Police told court they continue to try and identify Buffalo Woman.

Read More: 

Not Criminally Responsible: The legal evolution of a mental health defence 

Skibicki ‘would have done it again,’ says psychiatrist at self-confessed killer’s trial 

Chaimowitz, in his report, said Skibicki held “alt-right” and “white supremacist” views, while also expressing anti-Indigenous and anti-semitic opinions. He liked to dominate women, particularly when they were sleeping or unconscious, the report added.

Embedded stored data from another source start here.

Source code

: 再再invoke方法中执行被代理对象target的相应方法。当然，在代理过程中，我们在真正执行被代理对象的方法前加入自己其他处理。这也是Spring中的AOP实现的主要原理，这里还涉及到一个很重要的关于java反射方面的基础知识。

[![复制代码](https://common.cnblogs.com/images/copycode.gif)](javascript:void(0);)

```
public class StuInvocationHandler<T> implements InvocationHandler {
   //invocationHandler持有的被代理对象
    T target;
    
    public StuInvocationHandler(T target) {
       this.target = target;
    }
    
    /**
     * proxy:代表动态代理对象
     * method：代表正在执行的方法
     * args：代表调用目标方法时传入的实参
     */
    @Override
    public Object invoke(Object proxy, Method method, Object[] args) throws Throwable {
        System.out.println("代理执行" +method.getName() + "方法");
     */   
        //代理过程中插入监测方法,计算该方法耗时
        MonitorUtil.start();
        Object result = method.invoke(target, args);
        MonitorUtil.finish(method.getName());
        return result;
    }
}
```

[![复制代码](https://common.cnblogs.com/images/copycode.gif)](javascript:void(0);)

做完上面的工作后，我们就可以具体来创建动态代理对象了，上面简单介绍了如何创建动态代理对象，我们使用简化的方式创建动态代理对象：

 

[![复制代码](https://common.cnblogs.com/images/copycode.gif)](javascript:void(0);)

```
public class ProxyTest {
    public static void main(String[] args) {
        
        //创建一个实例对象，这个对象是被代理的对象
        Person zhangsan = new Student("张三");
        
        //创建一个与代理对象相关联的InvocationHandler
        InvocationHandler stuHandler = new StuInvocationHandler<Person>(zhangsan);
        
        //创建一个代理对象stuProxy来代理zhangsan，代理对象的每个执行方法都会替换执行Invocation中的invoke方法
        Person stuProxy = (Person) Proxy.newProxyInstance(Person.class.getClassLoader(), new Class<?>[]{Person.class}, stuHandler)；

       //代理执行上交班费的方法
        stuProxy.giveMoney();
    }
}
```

“His behaviours, in my view, were not influenced by any psychosis,” Chaimowitz concluded. “The victims he chose were likely chosen in part because of their vulnerability and accessibility and influenced by some of his right-wing ideation.”

Skibicki, who claimed to be high on drugs when he murdered the victims, told police he learned about putting the remains in the trash from the case of Shawn Lamb, a drug addict and drifter who pleaded guilty to killing two Indigenous women in Winnipeg in 2013.

Like Skibicki, Lamb also confessed, before pleading not guilty and then changing his plea.

Police unsuccessfully searched the city’s Brady Road landfill for two weeks in 2012 for the remains of Tanya Nepinak, 31, whom Lamb denied killing. He pleaded guilty to manslaughter for the deaths of Carolyn Sinclair, 25 and Lorna Blacksmith, 18, and was sentenced to 20 years in prison.

Police recovered some of the remains of Contois in garbage bins near Skibicki’s apartment building and the rest in the Brady landfill. They believe the remains of Harris, Myran and Buffalo Woman are in the Prairie Green landfill outside Winnipeg, but refused to search citing safety and other concerns.

The families of Harris and Myran, however, continue to demand politicians fund and begin a search for their loved ones and Buffalo Woman.

Support is available for anyone affected by these reports and the issue of missing and murdered Indigenous people. Immediate emotional assistance and crisis support are available 24 hours a day, seven days a week through a national hotline at 1-844-413-6649.